Chi mi preoccupa è Abraham.. Quell’uomo mi ha sbroccato di brutto, mamma mia! Ci è andato giù pesante con tutti, per poco prendeva a mazzate anche le ragazze.. Comunque quell’ometto mi sta andando brutalmente fuori di melone.. Credo che non ci sia niente di anomalo in tutto questo. Voglio dire: la serie affronta uno scenario post-apocalittico? Sì. Le persone – le poche rimaste – affrontano delle circostanze oltre il limite dell’umana comprensione? Sì. Quindi ci sta che diano di matto, ci sta in pieno! Sarebbe preoccupante il contrario, per quello che è il mio pensiero.

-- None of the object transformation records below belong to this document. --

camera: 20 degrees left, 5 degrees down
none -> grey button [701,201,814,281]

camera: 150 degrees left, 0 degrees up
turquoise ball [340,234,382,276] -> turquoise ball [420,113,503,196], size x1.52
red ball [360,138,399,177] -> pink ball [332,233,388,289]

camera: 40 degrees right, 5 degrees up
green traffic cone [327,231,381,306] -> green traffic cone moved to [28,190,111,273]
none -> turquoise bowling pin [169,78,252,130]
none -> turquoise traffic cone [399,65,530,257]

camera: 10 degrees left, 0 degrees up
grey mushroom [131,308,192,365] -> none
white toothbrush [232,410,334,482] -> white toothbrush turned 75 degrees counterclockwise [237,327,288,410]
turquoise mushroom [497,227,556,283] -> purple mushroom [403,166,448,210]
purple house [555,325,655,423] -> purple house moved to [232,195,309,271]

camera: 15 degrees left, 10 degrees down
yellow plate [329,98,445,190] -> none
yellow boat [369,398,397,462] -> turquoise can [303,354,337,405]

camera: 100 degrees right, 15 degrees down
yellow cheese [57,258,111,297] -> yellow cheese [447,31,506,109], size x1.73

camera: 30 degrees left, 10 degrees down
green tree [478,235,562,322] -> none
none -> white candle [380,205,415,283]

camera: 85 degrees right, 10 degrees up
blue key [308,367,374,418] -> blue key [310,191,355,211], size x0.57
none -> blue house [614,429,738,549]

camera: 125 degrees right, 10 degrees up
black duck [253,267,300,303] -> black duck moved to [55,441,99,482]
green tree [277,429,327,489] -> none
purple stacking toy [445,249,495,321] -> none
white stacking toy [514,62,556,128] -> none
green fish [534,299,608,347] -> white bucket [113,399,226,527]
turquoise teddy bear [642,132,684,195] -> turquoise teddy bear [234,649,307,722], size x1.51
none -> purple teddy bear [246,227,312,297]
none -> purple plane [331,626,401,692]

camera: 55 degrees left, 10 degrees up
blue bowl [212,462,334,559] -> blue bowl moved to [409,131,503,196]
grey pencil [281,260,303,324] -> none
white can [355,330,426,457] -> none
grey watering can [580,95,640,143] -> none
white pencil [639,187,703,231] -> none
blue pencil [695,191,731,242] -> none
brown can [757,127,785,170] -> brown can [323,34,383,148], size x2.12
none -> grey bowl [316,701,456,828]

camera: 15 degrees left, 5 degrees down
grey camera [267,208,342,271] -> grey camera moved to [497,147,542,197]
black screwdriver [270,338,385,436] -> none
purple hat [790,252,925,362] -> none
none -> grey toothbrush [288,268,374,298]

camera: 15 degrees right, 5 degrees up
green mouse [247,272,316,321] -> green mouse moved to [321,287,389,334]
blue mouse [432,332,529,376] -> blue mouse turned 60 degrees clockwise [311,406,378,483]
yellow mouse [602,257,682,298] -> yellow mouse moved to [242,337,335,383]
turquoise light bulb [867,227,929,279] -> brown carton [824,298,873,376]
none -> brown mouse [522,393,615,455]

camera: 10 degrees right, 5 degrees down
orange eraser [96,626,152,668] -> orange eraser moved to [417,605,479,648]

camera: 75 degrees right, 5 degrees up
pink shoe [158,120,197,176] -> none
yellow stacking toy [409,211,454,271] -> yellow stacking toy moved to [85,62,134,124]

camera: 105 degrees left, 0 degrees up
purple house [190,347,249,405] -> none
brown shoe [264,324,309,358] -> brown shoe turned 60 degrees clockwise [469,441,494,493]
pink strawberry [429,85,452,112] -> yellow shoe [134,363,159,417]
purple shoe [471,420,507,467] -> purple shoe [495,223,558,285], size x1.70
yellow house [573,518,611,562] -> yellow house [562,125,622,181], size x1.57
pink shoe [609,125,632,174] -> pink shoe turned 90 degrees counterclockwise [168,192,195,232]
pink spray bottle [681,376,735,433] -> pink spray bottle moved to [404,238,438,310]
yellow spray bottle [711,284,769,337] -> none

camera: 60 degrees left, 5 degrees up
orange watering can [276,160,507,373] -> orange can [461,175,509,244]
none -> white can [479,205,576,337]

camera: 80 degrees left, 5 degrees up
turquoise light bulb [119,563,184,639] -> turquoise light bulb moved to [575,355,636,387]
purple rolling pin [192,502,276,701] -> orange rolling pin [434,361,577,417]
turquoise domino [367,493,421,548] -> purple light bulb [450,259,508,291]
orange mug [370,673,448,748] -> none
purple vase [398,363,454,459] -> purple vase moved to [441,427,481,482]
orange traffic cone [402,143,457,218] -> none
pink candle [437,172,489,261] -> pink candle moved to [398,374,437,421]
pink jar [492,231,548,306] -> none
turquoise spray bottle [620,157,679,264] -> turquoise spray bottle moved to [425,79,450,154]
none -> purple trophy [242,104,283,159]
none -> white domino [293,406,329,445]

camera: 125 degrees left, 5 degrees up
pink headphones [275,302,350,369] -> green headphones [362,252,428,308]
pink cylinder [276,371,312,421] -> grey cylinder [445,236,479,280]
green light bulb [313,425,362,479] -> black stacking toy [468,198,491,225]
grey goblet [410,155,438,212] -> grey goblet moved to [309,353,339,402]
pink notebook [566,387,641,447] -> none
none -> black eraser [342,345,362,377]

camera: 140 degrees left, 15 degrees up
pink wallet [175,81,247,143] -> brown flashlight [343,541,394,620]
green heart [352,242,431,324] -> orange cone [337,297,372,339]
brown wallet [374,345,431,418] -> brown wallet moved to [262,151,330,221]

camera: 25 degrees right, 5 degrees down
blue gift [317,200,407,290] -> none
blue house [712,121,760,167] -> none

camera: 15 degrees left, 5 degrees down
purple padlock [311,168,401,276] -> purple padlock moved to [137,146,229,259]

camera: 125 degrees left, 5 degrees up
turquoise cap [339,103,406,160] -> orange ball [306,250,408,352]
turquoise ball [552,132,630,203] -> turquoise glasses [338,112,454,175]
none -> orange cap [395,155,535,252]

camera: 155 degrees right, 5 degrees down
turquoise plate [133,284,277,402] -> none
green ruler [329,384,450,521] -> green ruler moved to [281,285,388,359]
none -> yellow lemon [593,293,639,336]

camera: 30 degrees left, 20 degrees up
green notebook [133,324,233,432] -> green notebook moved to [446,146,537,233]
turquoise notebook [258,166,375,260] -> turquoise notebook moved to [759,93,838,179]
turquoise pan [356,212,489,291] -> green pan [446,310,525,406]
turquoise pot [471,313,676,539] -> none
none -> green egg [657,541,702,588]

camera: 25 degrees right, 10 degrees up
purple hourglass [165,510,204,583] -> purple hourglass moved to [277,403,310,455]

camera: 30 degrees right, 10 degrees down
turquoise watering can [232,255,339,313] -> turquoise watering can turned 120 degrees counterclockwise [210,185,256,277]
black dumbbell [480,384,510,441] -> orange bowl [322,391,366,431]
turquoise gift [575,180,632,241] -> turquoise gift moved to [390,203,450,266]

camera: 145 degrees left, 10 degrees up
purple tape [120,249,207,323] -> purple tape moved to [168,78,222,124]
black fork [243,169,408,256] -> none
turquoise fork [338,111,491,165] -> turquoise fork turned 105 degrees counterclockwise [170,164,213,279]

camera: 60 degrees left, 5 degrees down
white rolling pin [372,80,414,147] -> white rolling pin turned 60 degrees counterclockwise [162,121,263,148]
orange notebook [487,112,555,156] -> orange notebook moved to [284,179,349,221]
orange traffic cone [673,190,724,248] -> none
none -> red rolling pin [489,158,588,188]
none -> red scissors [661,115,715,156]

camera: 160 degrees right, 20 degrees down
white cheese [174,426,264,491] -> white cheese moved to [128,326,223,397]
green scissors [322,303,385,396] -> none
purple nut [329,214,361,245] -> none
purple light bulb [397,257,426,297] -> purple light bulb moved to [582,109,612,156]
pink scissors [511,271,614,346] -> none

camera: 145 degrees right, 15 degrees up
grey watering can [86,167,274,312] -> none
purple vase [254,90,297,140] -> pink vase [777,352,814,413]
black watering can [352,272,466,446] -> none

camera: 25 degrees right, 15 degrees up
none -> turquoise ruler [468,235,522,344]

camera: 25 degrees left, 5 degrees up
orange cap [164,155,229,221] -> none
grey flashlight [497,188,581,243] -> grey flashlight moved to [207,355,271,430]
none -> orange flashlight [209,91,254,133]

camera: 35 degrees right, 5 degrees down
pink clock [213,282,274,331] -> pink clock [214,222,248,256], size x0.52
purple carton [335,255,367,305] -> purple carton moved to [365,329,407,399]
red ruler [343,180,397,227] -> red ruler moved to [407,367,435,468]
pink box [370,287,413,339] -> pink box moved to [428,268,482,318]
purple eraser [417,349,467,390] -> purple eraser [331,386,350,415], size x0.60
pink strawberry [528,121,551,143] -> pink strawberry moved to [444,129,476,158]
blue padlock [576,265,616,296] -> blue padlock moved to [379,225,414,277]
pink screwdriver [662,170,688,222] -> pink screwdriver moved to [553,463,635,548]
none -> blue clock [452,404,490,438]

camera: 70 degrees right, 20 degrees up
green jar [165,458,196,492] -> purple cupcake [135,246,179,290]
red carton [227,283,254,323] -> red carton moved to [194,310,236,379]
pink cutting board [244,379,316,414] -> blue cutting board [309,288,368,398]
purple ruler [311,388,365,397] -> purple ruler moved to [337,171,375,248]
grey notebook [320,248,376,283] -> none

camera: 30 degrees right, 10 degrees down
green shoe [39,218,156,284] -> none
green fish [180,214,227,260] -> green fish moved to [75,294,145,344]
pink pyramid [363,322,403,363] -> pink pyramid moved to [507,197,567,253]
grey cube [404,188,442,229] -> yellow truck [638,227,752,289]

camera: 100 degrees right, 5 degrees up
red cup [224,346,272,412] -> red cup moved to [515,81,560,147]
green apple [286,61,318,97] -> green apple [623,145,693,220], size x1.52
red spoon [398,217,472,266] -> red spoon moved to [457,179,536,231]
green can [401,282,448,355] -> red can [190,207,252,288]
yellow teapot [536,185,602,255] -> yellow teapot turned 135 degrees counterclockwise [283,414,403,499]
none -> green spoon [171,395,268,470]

A meno che non si sia come Maggie.. Credo che quando era piccola suo padre le facesse ascoltare le canzoni di Raffaella Carrà e abbia preso alla lettera quella che dice “Se per caso cadesse il mondo io mi sposto un po’ più in là”.. A lei non frega una ceppa di quello che succede: walkers, viaggio tortuoso verso Washington, un incidente in cui potevano restare tutti stecchiti, il non essere più con Rick e soci, la scomparsa di sua sorella.. Fottesega, basta che ha un pavimento su cui aggrovigliarsi al braccio di Glenn. Per il resto veramente, può cascare il mondo che a lei non importa.. Voglio le stesse goccine che prende lei, datemele!

Lo scorcio sul passato di Abraham è stato un po’ controverso, nel senso che trovo non sia stato inserito benissimo e non sia stato alternato in modo più comprensibile.. Cioè, tutto quello che si è capito è che Ellen temeva Abraham.. Non solo dal biglietto con scritto “Don’t try to find us”, ma dal modo in cui faceva da scudo ai suoi bambini. Facciamo che il nobel per la genialità che non prenderà mai Eugene lo dedichiamo a lei.. Post mortem! A parte questo – oggi sono in vena buona, perdonatemi – non è stato spiegato il motivo per cui Ellen aveva motivo di temere che Abraham fosse una minaccia da cui proteggere i suoi figli, e questa forse è l’unica pecca dell’episodio di oggi.

Ritengo, in conclusione, che questo episodio – o almeno alcuni scorci di esso – godrà di un maggiore approfondimento, dato che alcuni aspetti non sono stati debitamente approfonditi.. The Walking Dead sta dando veramente tanto in questa stagione, al punto di farsi quasi perdonare il flop della precedente.. Perché se guardiamo la situazione non è cambiata moltissimo, dato che il gruppo non è solido e compatto come ai tempi della prigione, ma c’è un modo totalmente diverso di affrontare gli avvenimenti ‘individuali’.. E questo, a parer mio.. Ci piace!